■ **Your task**
Reproduce the rows below verbatim, starting with the first line and continuing up to and including the line that contains "замки и аксессуары".

===== Records for the exercise =====

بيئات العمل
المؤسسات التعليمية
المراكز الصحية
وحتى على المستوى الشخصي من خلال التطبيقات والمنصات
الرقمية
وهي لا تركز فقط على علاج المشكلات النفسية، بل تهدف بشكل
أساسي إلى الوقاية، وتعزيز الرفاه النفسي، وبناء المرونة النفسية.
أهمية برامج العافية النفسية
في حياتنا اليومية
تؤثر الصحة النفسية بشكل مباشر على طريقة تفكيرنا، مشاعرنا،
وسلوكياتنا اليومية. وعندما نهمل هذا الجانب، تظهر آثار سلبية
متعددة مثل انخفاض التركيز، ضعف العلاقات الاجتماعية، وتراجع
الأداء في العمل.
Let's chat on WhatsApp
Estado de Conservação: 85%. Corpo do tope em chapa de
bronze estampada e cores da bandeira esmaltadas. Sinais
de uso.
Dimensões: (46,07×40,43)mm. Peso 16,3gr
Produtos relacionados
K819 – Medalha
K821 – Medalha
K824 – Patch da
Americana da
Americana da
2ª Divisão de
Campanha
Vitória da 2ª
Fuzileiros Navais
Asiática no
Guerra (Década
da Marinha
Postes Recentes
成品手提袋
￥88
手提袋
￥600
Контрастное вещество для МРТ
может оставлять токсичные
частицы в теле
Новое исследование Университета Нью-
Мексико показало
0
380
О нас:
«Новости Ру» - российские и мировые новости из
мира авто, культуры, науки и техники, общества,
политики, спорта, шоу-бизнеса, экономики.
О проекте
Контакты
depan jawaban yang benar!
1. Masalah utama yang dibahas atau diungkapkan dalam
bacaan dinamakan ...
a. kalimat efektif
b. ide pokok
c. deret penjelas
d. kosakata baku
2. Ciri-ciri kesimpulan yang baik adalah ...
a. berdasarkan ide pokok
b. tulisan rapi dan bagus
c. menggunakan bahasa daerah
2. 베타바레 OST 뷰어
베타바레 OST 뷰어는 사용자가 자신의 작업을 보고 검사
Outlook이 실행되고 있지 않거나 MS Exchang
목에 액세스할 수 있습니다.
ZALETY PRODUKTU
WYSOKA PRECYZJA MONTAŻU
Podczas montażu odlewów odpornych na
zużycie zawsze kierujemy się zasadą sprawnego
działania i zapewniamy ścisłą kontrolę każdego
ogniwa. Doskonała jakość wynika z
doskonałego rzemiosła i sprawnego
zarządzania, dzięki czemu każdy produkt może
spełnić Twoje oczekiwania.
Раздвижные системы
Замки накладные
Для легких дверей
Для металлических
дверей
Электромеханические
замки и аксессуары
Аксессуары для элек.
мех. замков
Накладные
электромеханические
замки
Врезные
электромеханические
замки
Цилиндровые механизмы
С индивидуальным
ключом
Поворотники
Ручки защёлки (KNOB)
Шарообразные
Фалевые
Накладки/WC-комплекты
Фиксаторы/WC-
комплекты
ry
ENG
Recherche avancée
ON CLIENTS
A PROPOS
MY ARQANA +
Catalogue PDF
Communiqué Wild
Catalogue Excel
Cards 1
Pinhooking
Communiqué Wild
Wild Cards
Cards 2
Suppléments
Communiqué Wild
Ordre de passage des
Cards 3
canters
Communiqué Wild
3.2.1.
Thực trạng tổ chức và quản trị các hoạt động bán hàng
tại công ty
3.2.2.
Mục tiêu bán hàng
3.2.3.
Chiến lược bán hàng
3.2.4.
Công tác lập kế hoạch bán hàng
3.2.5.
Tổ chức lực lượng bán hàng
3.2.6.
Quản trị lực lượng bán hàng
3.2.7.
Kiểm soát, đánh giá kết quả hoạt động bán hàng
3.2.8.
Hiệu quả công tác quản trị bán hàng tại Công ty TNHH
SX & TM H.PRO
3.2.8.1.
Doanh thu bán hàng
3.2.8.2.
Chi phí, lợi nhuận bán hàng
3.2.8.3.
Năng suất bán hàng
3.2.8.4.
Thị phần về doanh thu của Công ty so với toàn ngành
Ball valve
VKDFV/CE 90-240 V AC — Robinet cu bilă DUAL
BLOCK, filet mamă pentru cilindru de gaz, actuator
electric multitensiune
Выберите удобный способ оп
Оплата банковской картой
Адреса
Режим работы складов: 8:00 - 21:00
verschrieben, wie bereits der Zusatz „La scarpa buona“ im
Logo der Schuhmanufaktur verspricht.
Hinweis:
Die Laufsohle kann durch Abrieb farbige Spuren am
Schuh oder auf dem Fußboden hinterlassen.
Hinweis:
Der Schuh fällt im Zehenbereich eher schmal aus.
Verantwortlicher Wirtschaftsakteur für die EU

=====

■ **Output of the task**
بيئات العمل
المؤسسات التعليمية
المراكز الصحية
وحتى على المستوى الشخصي من خلال التطبيقات والمنصات
الرقمية
وهي لا تركز فقط على علاج المشكلات النفسية، بل تهدف بشكل
أساسي إلى الوقاية، وتعزيز الرفاه النفسي، وبناء المرونة النفسية.
أهمية برامج العافية النفسية
في حياتنا اليومية
تؤثر الصحة النفسية بشكل مباشر على طريقة تفكيرنا، مشاعرنا،
وسلوكياتنا اليومية. وعندما نهمل هذا الجانب، تظهر آثار سلبية
متعددة مثل انخفاض التركيز، ضعف العلاقات الاجتماعية، وتراجع
الأداء في العمل.
Let's chat on WhatsApp
Estado de Conservação: 85%. Corpo do tope em chapa de
bronze estampada e cores da bandeira esmaltadas. Sinais
de uso.
Dimensões: (46,07×40,43)mm. Peso 16,3gr
Produtos relacionados
K819 – Medalha
K821 – Medalha
K824 – Patch da
Americana da
Americana da
2ª Divisão de
Campanha
Vitória da 2ª
Fuzileiros Navais
Asiática no
Guerra (Década
da Marinha
Postes Recentes
成品手提袋
￥88
手提袋
￥600
Контрастное вещество для МРТ
может оставлять токсичные
частицы в теле
Новое исследование Университета Нью-
Мексико показало
0
380
О нас:
«Новости Ру» - российские и мировые новости из
мира авто, культуры, науки и техники, общества,
политики, спорта, шоу-бизнеса, экономики.
О проекте
Контакты
depan jawaban yang benar!
1. Masalah utama yang dibahas atau diungkapkan dalam
bacaan dinamakan ...
a. kalimat efektif
b. ide pokok
c. deret penjelas
d. kosakata baku
2. Ciri-ciri kesimpulan yang baik adalah ...
a. berdasarkan ide pokok
b. tulisan rapi dan bagus
c. menggunakan bahasa daerah
2. 베타바레 OST 뷰어
베타바레 OST 뷰어는 사용자가 자신의 작업을 보고 검사
Outlook이 실행되고 있지 않거나 MS Exchang
목에 액세스할 수 있습니다.
ZALETY PRODUKTU
WYSOKA PRECYZJA MONTAŻU
Podczas montażu odlewów odpornych na
zużycie zawsze kierujemy się zasadą sprawnego
działania i zapewniamy ścisłą kontrolę każdego
ogniwa. Doskonała jakość wynika z
doskonałego rzemiosła i sprawnego
zarządzania, dzięki czemu każdy produkt może
spełnić Twoje oczekiwania.
Раздвижные системы
Замки накладные
Для легких дверей
Для металлических
дверей
Электромеханические
замки и аксессуары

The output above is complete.